## TEXT
Market Commentary

ETFs Unbound: How Tokenization Could Transform Market Structure

ETFs Unbound: How Tokenization Could Transform Market Structure

June 03, 2026

Sage Advisory has been active in the ETF market since the mid-1990s and has seen firsthand how ETF technology has expanded access and improved portfolio implementation. From that perspective, tokenization may represent the next step in ETF market modernization.

Adoption remains early and primarily institutional, with activity concentrated in tokenized wrappers, infrastructure pilots, and settlement-focused applications rather than fully native on-chain ETFs. In our view, the more credible near-term outcome is modernization of the infrastructure that supports issuance, settlement, recordkeeping, distribution, and market access.

Key Observations

Progress to date has been most visible in tokenized exposure to Treasury, money-market, and short-duration fixed income strategies, as well as in distributed-ledger pilots for recordkeeping and settlement. At the same time, recent SEC guidance makes clear that tokenized securities remain subject to the existing securities-law framework, reinforcing that tokenization changes the operating rails rather than the underlying investor-protection regime.

Taken together, these developments suggest that the most credible path forward is not immediate exchange-listed adoption, but the gradual emergence of regulated pathways for tokenized ownership, settlement, and market infrastructure.

Strategic Implications

If adopted at scale, tokenization could materially improve ETF operations through faster settlement, broader trading windows, more efficient arbitrage, real-time ownership tracking, and expanded cross-border distribution. For issuers and allocators, the significance lies less in immediate product disruption and more in the prospect of a more efficient market structure over time.

The most important developments to monitor are likely to be blockchain-based share registries, tokenized share classes, and selected on-chain creation and redemption workflows operating within regulated frameworks.

Outlook

Over the next several years, adoption is likely to remain gradual and infrastructure-led. Near-term progress will most likely center on permissioned blockchain registries, tokenized recordkeeping, and limited tokenized share classes within existing fund structures.

Fully on-chain ETFs remain a longer-term possibility and will require further regulatory progress in custody, transfer-agent functions, listing standards, and settlement architecture. In our view, among the traditional investment mediums, ETFs remain the best positioned to migrate meaningfully onto blockchain-based infrastructure.

Bottom Line

Tokenization is not yet redefining the ETF industry, but it is beginning to modernize the infrastructure around it. In the near term, its significance lies in improving settlement, recordkeeping, distribution, and market access rather than replacing the ETF wrapper itself.

For investors, the more important takeaway is structural: tokenization should be understood as a consequential market-structure evolution with the potential to extend the long history of ETF-driven innovation.

Industry Overview

Sage has been an active participant in the ETF market for decades and has seen the investment medium evolve into a core investment portfolio tool. From that vantage point, tokenization appears to be the next step in the ETF’s long pattern of innovation.

Current Focus Areas of ETF Tokenization

Tokenized Exposure to Money Market and Treasury ETFs

The most visible activity to date has emerged in tokenized exposure to traditional ETF strategies, particularly U.S. Treasury, money market, and short-duration fixed income exposures.

## RECORDS SUPPLIED

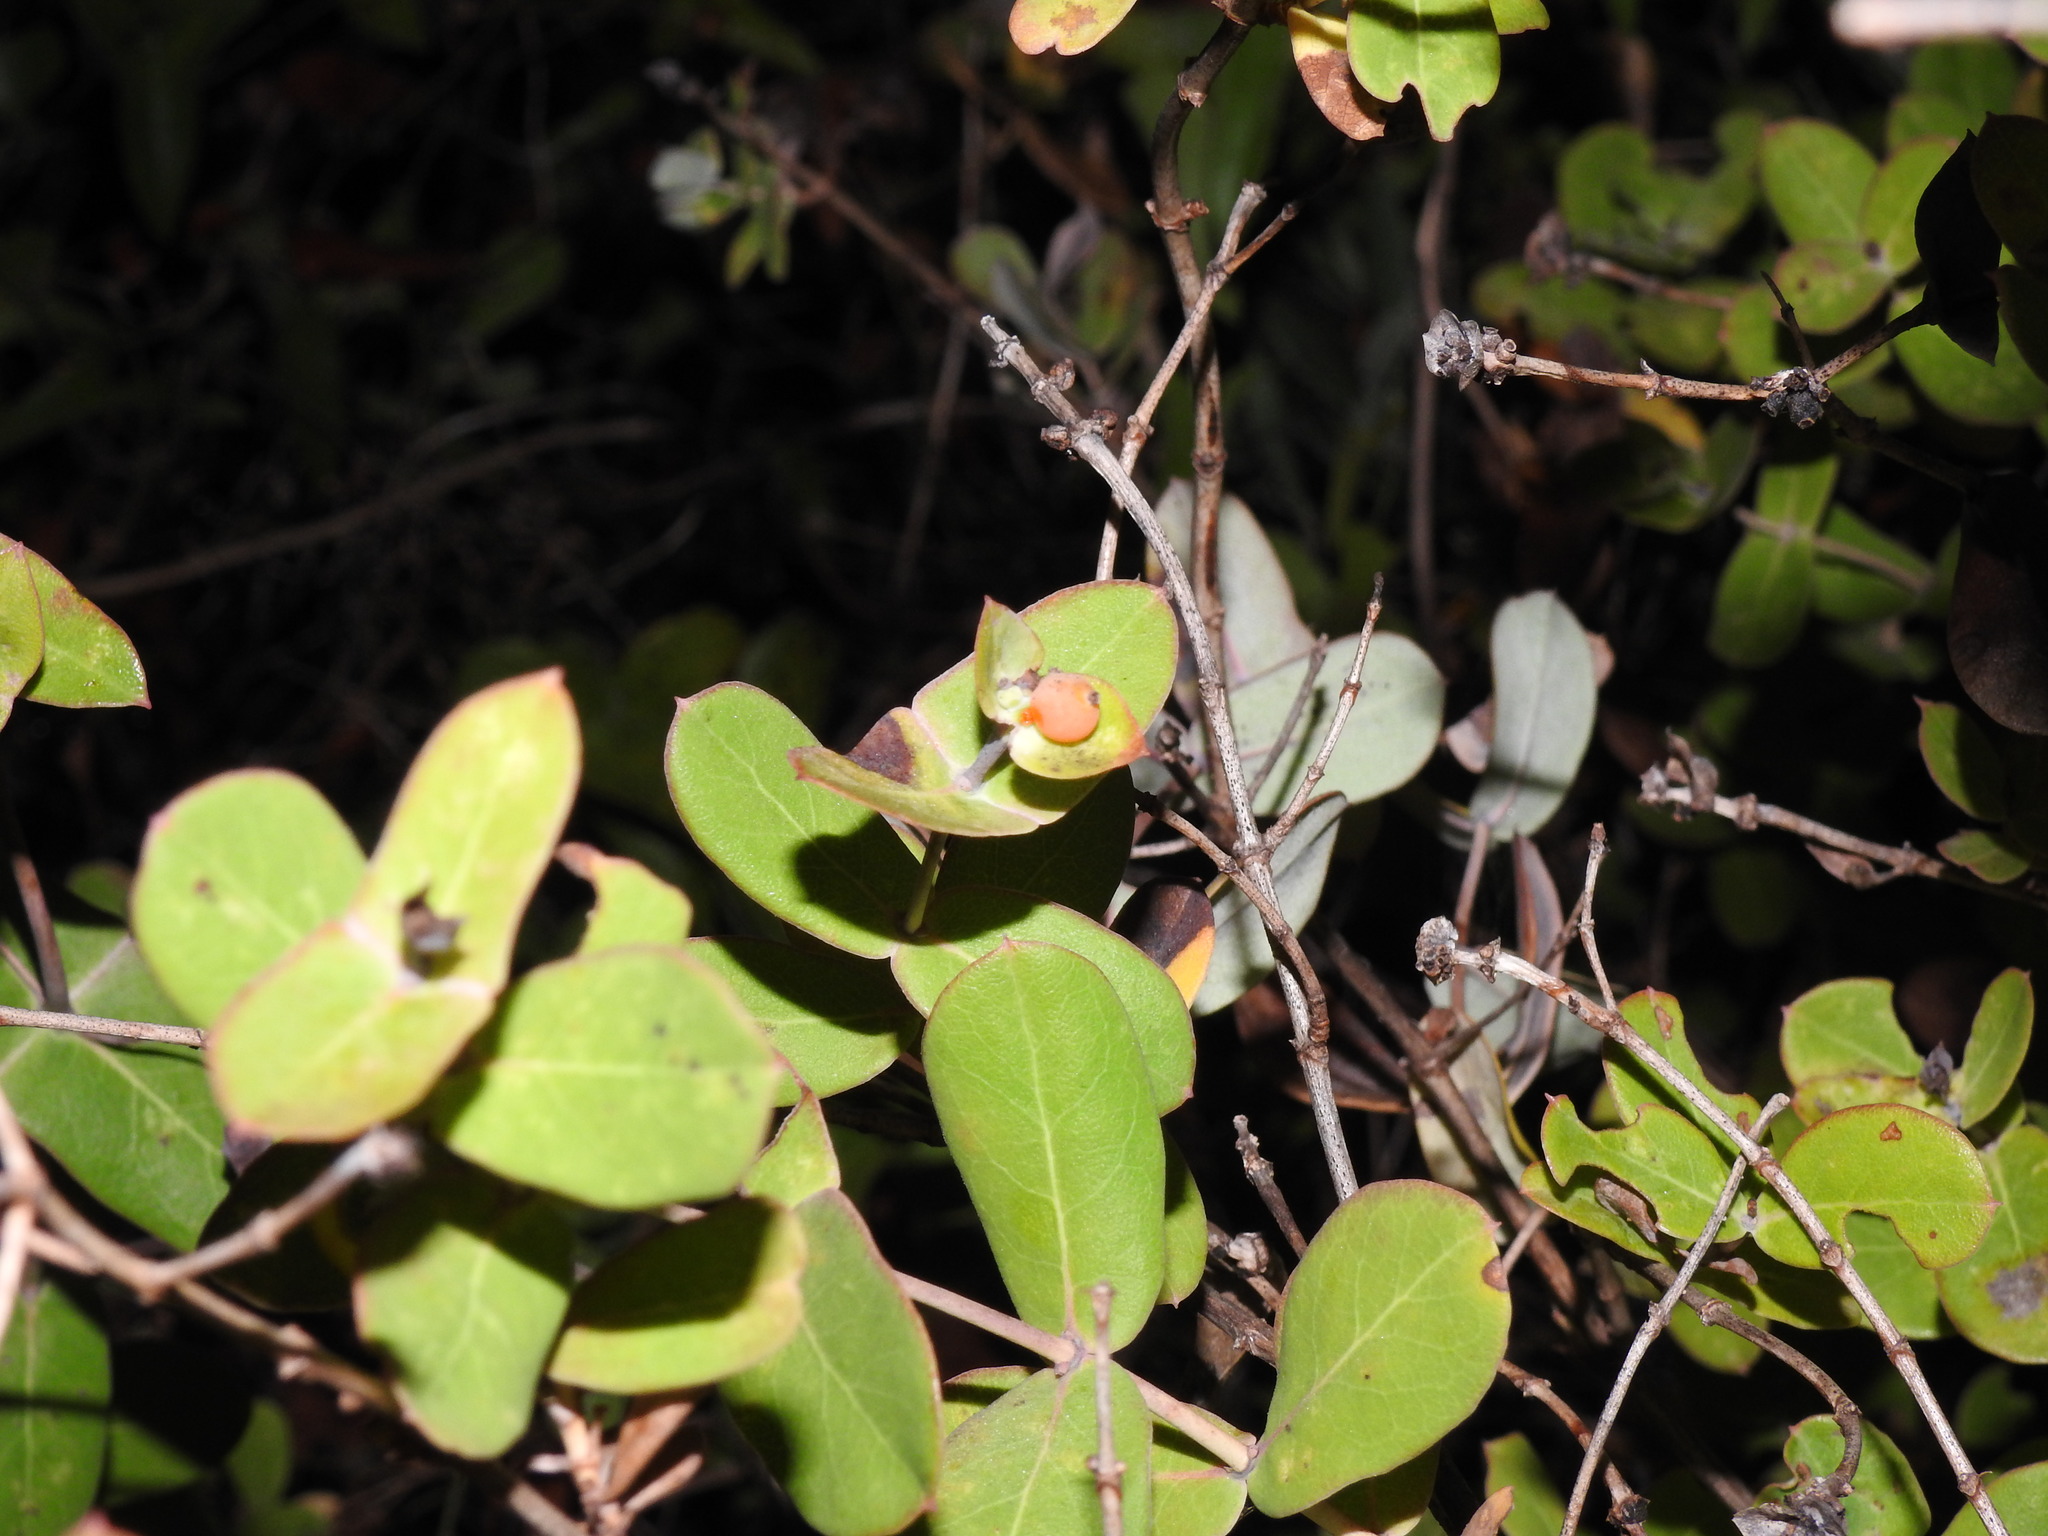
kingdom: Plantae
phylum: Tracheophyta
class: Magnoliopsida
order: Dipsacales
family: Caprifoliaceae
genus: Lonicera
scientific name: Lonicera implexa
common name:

## REQUIREMENTS
A. List the ways the ETF tokenization commentary says tokenization could improve ETF operations in the sentence beginning "If adopted at scale".
B. Please write the next part of the ETF tokenization commentary, picking up after its last sentence.

## RESULTS OF THE EXERCISE
A.
- Faster settlement
- Broader trading windows
- More efficient arbitrage
- Real-time ownership tracking
- Expanded cross-border distribution

B.
These instruments are generally issued on public blockchains such as Ethereum, Solana, and Polygon, fully backed by underlying ETF shares, and supported by regulated custody arrangements that extend trading beyond traditional market hours.

Importantly, these structures are not newly issued on-chain ETFs; rather, they are tokenized wrappers built around existing ETF exposures. Examples may be found at:

  • Ondo Finance tokenizing BlackRock and State Street Treasury ETFs,
  • Backed Finance issuing tokenized versions of European ETFs,
  • Matrixdock offering tokenized short term Treasury ETF exposure.

Blockchain-Based Share Registry and Recordkeeping Pilots

A second area of development is the use of distributed-ledger technology in ETF recordkeeping, shareholder registry functions, and related operational workflows such as:

  • recording ETF share ownership on private blockchains,
  • using distributed ledgers for creation/redemption workflows,
  • tokenizing the share registry rather than an ETF itself.

These efforts are under way across multiple jurisdictions, including the United States, Switzerland, Singapore, and Hong Kong.

The strategic objectives of these activities are to reduce settlement friction, lower servicing costs, and improve operational precision across the ETF lifecycle. In practical terms, this represents the infrastructure layer of ETF tokenization.

Tokenized ETF Units for Institutional Settlement

A third area of experimentation involves tokenized ETF units designed to support institutional collateral movement, intraday settlement, and cross-border liquidity management.

These applications are not currently designed for broad retail market use, but they indicate that tokenization is beginning to influence core ETF market plumbing.

Current Constraints on ETF Tokenization

Despite recent progress, several foundational elements of a fully tokenized ETF market structure remain absent.

No fully on-chain ETFs

No ETF currently maintains its official share ledger on a public blockchain. Existing regulatory requirements still rely on centralized transfer-agent functions, traditional custody frameworks, and conventional settlement infrastructure.

No SEC approved “tokenized ETF share class”

The SEC has not approved tokenized ETF share classes, blockchain-native ETF issuance, on-chain settlement, or smart-contract-based creation and redemption within registered ETF structures.

No tokenized ETF trading on U.S. exchanges

Where tokenized ETF units do trade today, activity remains limited to crypto platforms, alternative trading systems, and offshore venues rather than major U.S. exchanges such as the NYSE, Nasdaq, or CBOE.

Why ETFs Are Well Suited for Tokenization

ETFs are especially well positioned for tokenization because many of the necessary operational components already exist within the current structure.

This helps explain why many market participants view ETFs as one of the most likely traditional investment mediums to migrate meaningfully onto blockchain-based infrastructure.

Likely Next Steps, 2026–2030

Over the medium term, the most probable developments are likely to emerge first in infrastructure, registry design, and regulated workflow changes rather than in fully native on-chain ETF structures.

SEC approval of blockchain based share registries

This would allow ETFs to maintain their official shareholder records on a private blockchain.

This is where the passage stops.